Annui menjadi layaknya api karena dinginnya tempat ini. Ia merasa tidak bersalah. Dan jika siapapun mendekat dan mengancam, ia tentu akan membela diri untuk hidup—apapun resikonya. Mungkin semua orang di sekitarnya akan hilang, musnah, terbakar bersama dengan perjuangannya untuk hidup. Dan oleh karena itu, ia benar-benar tidak bersalah!

Ini adalah tindakan preventif untuk membela diri.

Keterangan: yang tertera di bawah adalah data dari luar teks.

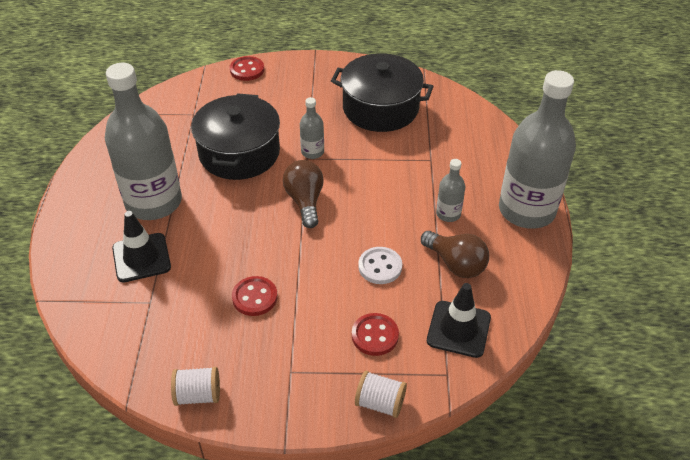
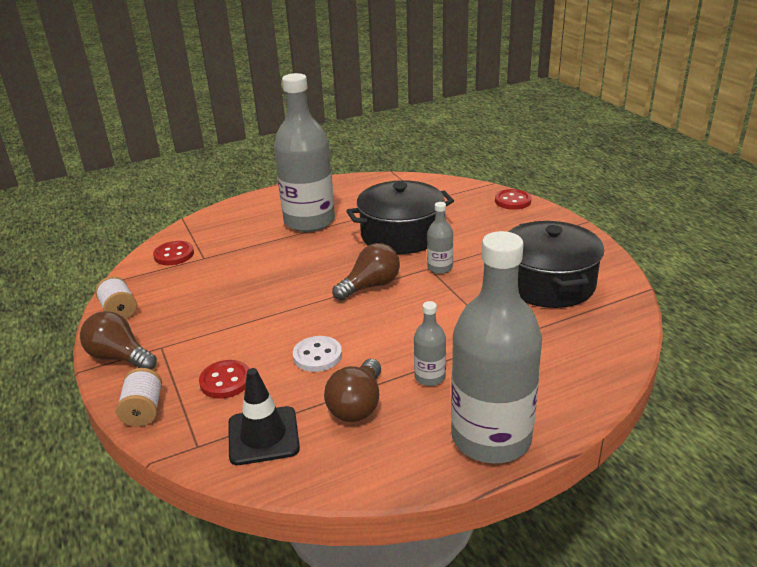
camera: 65 degrees right, 15 degrees down
black traffic cone [112,211,171,282] -> none
red button [232,276,277,316] -> red button moved to [153,241,194,265]
none -> brown light bulb [80,311,157,370]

Hukum alam yang adil.

###

Akhirnya, letupan-letupan itu mereda dan kemudian menghilang pelan…

Dan semua itu, dalam hitungan menit hancur layaknya debu yang ditiup angin. Para pengunjung cafe, para anggota yang mengejarnya tersebut, sang bartender, sang pelayan-pelayan, Chaz… semuanya lenyap.

Yang tersisa hanyalah perabotan-perabotan dan lampu beserta alat--alat musik yang masih terpampang bersih dari noda perjuangan Annui.

”Oh! Sungguh aku tidak bermaksud seperti ini.” lirihnya.

Dan lebih malang adalah Chazku sayang…

Annui segera bangkit dari tempat duduknya. Seraya ia berjalan, melewati apa yang tersisa dari Chaz,  menuju ke jasad-jasad kering berasap para anggota organisasi keparat tersebut, dengan hentakan kokoh diinjaknya beberapa tulang mereka dan diremukkannya bangkai hangus mereka. Dan oh, betapa senangnya Annui mendengar tulang-tulang mereka yang hancur; begitu rapuh di bawah kakinya.

Jasad Chaz.

Annui menunduk dan bersimpuh di hadapannya. Ia segera membuka jaket hitamnya dan menutupi jasad hangus kekasih barunya yang masih agak berasap. Ia sadar bahwa kini ia sendirian lagi dan, tidak akan pernah bisa lepas dari mereka, yang memburunya, untuk selamanya.

Dan di sanalah akhirnya ia menangis. Menangisi seseorang yang baru aku kenali beberapa menit. Dan juga menangisi jasad-jasad itu yang tak pernah dikenali sebelumnya.

Akhirnya ia tahu bahwa, dirinya akan selalu hidup seperti ini. Di balik bayang-bayang kutukan keluarganya dan mereka… Selamanya.

Di mana ada Annui, di sana ada mereka, para prajurit Tuhan berbaju putih dan bersalib perak. Maka, di sana pulalah akan ada seorang dewi penuntut balas yang akan memberikan konklusi atas hidupnya dengan membeberkan gairah panas yang menggoda iman.

Begitulah ia menyusuri tapakan hari demi hari, bahkan mungkin seluruh sisa hidupnya akan selalu terkutuk dalam dosa yang tidak pernah berniat dilakukannya… seperti saat ini…

Pertanyaan simpel itu muncul kembali…

Apakah aku sekarang masih bisa menangisi Chaz?

Lagi… Annui hanya terdiam, berdoa, membuat tanda salib di dadanya dan beranjak pergi tanpa kata.

”Dunia memang kejam, itu memang… sudah aku ketahui.” lirihnya seraya beranjak pergi dari Cafe Le’Bleu.